I was in a bit of a dark place yesterday reflecting on my year. It felt like being stuck in a Groundhog’s Day loop, I was busy, but what did I do and what do I have to show for it? In some ways, it felt like the end of any one of the last few years, though it shouldn’t have. It was a pretty good year overall, and right there at the end, I just wasn’t feeling that. If Facebook is any indicator, and it’s probably the cause, there’s a hive experience we’re all sharing, despite our individual circumstances. When the days suddenly got artificially shorter, it seemed to really hit me extra hard this year, my energy and motivation to do anything disappeared with the sun at 4 p.m.

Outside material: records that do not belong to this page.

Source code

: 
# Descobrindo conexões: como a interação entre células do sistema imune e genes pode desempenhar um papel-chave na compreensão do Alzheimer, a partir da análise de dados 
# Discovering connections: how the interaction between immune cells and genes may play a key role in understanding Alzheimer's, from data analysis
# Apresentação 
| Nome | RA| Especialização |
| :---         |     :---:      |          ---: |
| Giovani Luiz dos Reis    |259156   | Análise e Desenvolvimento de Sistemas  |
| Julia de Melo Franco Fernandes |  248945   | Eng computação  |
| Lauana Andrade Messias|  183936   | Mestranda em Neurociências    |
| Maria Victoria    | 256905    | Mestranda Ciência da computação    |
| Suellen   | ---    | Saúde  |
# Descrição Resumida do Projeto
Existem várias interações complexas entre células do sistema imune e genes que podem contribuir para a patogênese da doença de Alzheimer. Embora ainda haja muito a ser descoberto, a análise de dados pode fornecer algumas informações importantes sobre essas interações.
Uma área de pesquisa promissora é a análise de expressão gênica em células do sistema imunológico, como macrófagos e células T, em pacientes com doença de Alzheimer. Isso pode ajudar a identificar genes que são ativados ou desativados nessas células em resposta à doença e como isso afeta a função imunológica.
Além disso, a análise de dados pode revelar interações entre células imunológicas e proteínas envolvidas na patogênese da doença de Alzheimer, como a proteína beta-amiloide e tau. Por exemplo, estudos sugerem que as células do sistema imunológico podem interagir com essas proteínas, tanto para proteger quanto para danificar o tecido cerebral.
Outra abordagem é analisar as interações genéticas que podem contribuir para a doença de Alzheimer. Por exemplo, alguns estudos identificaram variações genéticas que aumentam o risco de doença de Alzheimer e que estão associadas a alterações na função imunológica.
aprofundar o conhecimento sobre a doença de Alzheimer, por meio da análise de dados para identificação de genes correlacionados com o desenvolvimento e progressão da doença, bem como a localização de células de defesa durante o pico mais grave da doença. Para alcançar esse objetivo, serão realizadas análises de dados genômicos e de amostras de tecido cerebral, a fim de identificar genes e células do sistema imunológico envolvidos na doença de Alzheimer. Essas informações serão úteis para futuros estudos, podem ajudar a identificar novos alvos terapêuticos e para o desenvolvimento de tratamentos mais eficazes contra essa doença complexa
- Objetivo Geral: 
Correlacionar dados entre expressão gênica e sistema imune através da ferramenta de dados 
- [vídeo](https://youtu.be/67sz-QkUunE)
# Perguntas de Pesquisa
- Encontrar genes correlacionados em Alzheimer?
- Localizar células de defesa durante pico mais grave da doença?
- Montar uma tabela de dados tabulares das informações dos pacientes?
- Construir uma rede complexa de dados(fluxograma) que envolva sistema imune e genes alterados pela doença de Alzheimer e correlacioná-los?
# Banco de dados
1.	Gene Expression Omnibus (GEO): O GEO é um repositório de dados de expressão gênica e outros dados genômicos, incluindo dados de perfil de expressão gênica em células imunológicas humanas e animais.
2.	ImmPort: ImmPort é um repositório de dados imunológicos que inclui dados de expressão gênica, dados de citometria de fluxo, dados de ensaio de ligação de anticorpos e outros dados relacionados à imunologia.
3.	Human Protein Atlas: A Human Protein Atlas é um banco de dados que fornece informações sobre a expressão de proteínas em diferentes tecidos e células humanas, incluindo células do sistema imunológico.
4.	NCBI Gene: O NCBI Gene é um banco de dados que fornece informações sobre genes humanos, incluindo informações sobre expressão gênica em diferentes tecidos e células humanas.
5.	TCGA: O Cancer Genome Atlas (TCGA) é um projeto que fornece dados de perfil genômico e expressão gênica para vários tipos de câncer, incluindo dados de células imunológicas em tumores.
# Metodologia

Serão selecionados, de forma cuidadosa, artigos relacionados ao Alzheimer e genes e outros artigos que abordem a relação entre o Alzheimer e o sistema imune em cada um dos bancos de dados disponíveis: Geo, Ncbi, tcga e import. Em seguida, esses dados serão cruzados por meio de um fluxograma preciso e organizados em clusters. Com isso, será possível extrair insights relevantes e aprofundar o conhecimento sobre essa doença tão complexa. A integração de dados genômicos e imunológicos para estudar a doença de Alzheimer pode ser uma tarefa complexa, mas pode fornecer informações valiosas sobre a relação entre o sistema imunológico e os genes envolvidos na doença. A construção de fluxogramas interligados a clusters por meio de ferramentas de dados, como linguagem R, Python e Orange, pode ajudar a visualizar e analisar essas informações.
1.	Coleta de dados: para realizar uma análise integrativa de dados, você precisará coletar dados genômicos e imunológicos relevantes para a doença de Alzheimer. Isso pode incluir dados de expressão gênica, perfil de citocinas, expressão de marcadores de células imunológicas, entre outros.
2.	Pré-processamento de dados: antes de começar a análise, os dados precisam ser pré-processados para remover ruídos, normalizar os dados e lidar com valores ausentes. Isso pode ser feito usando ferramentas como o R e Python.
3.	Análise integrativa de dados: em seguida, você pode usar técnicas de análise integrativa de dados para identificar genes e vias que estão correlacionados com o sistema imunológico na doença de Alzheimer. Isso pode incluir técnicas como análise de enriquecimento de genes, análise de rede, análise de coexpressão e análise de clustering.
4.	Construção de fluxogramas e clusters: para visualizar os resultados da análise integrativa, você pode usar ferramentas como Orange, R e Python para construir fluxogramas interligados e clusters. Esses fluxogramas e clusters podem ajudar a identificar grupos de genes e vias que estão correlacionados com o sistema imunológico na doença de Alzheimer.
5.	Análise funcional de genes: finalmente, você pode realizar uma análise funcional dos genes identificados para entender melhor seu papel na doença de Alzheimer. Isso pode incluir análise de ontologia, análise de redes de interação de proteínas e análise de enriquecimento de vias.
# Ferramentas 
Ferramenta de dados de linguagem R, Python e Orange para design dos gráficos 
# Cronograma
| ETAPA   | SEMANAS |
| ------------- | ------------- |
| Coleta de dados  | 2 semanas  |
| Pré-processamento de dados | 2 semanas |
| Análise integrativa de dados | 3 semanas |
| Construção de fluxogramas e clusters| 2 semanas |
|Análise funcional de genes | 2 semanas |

I thought it was just me and soon found similar reports from all kinds of other folks. It took me weeks to adjust and I still don’t like it. Likewise, I’m seeing a similar level of enthusiasm for the close of this year and the beginning of a new one. Not bad, not great, just unremarkable and underwhelming transition to a new year, a new month, another day. The last several have been so traumatizing that a “good” year is nowone that we’ve all made it through relatively intact, albeit feeling exhausted and used up, this is now how we feel about a relatively uneventful year. I’m not sure how I stayed awake until midnight last night, and I didn’t care if I did. My SO and I had a quiet day at home, I observed my usual rituals of drafting these reflections and reorganizing my priorities for the coming year. I also wrote down all the things I want to leave in the past and burned them in effigy close to midnight. I ate a couple of cookies and cinnamon rolls. I didn’t even feel like opening or drinking the prosecco we got. We watched the clock turn over, wished a few friends a happy new year via text, hugged and congratulated each other on making it through another year, and went to bed. And I’m officially at an age where late nights and rich foods, sugar and carbs in this case, make me feel moderately hung over when I wake up, so I’m not even convinced it’s worth it anymore. For what it’s worth, I hope you find all the things you’re looking for in the coming year and that you lose the things that don’t serve you. I wish you all the love and happiness you need to be and do your best this year, and may a good year truly feel like a good year when we get to the end of this one.